Our inspiration for this piece is a Wall Street Journal article, entitled “Stocks for Income, Bonds for Speculation,” published last Thursday. It seems upside down, backwards, or perhaps wrong, but this is the state of most world stock and bond markets as we write this.
Bond yields have been on the decline worldwide. Last week the yield on a 30-year U.S. Treasury bond fell below 2% for the first time in U.S. history. But wait! There’s more! 30-year German and Swiss government bonds have negative yields! In effect, those governments are being paid to borrow money.
Locking in 2%/yr returns for 30 years is an imprudent use of investment capital. Buying-and- holding negative-yielding bonds is simply ludicrous. Clearly, speculators are active, betting on future economic weakness and, with it, even lower interest rates. But more negative?! Yes. The global supply of negative-yielding debt has risen to US$16 trillion. And if they’re wrong?
Eventually, the direction of interest rates will reverse course. Interest rate trends are typically long in duration. The current downward trend began in 1981. In 1981, yields on 30-year US Treasury bonds topped out at over 14%. Ask any Baby Boomer what it was like paying double- digit interest rates on home mortgages back in the early ‘80s. (As an aside, if you have an adjustable-rate mortgage or 4.5%-or-higher, fixed-rate mortgage you should speak to a mortgage specialist – and don’t wait – about refinancing opportunities.)
We can calculate the interest-rate risk to the buy-and-hold bond investor. Duration, expressed in years, is the time-weighted average of the bond’s cash flows and is a measure of a bond’s price sensitivity to changes in interest rates. Hypothetically, let’s say a bond investor buys a 2% coupon, 30-year US Treasury bond at par.
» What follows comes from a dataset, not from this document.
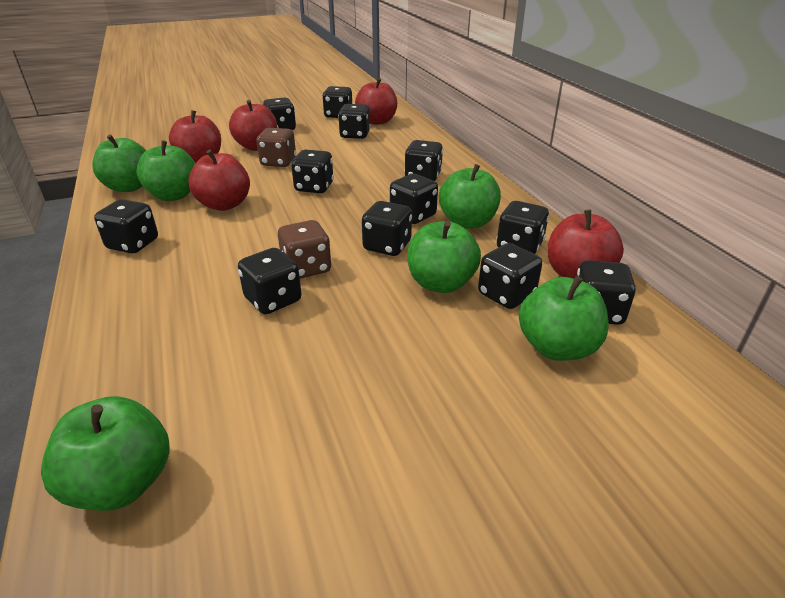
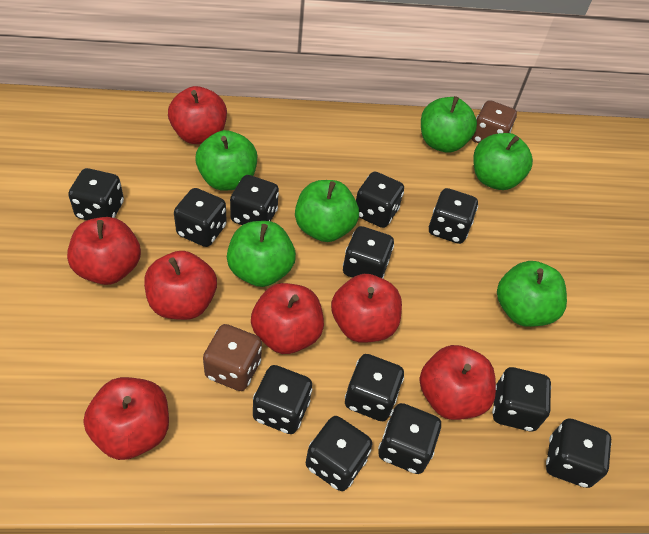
red apple: [169,110,221,163] [189,150,250,211] [229,100,277,151] [355,78,397,125] [547,209,624,279] = 5 -> [67,217,141,285] [83,377,169,460] [144,251,217,320] [168,86,227,144] [251,283,324,354] [331,274,402,343] [419,345,496,420] = 7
The duration of this bond is approximately 23. This implies that for every 1% move higher in interest rates this bond would fall 23% in price. Should rates on the 30-year bond double to 4% – something we view as highly probable given that they were at 3.375% just last November – this bond would theoretically decline 46% in price! (The actual decline would be less because of the asymmetrical relationship between
large changes in interest rates and bond prices.) If the bondholder has the intestinal fortitude to hang on until maturity in 2049 there is no loss. But does she?
For income investors who can tolerate credit risk there are many types of fixed-income investments besides government bonds to choose from. However, yields on non-government bonds have sharply declined as well. The low-interest-rate environment has pushed many traditional fixed-income investors into so-called “bond proxies,” such as preferred stock, REITs, MLPs, and common stocks of utility companies. These are not bonds, which are promises to pay, but they do offer higher yields.
The dividend yield of the S&P 500 index is currently 1.9%. You can earn as much, if not more, income on US stocks, broadly speaking, than you can in US government bonds of various maturities. This is not the norm. Going back to 1958, high-quality US bonds have yielded more than US stocks and, most of the time, by a wide margin.
We can evaluate the relationship between bonds and stocks by dividing the yield of a long-term government bond by the earnings yield (1/Price-to-Earnings Ratio) of the stock market. At current levels, the formula implies that stocks are very cheap relative to bonds. Currently, investing in a portfolio of dividend-paying, “blue-chip” common stocks can provide greater absolute income than high-quality bonds with the added benefit of long-term price appreciation.
Though not a recommendation, we have listed below for illustrative purposes a sampling of stalwart common stock names with attractive yields:
IBM 4.8%
Exxon Mobil 5.01%
Verizon 4.23%
AT&T 5.77%
Chevron 4.06%
MMM 5.76%
Walgreens 3.58%
Pfizer 4.09%
Ford 6.64%
It’s a mad, mad, mad, mad world. Invest accordingly.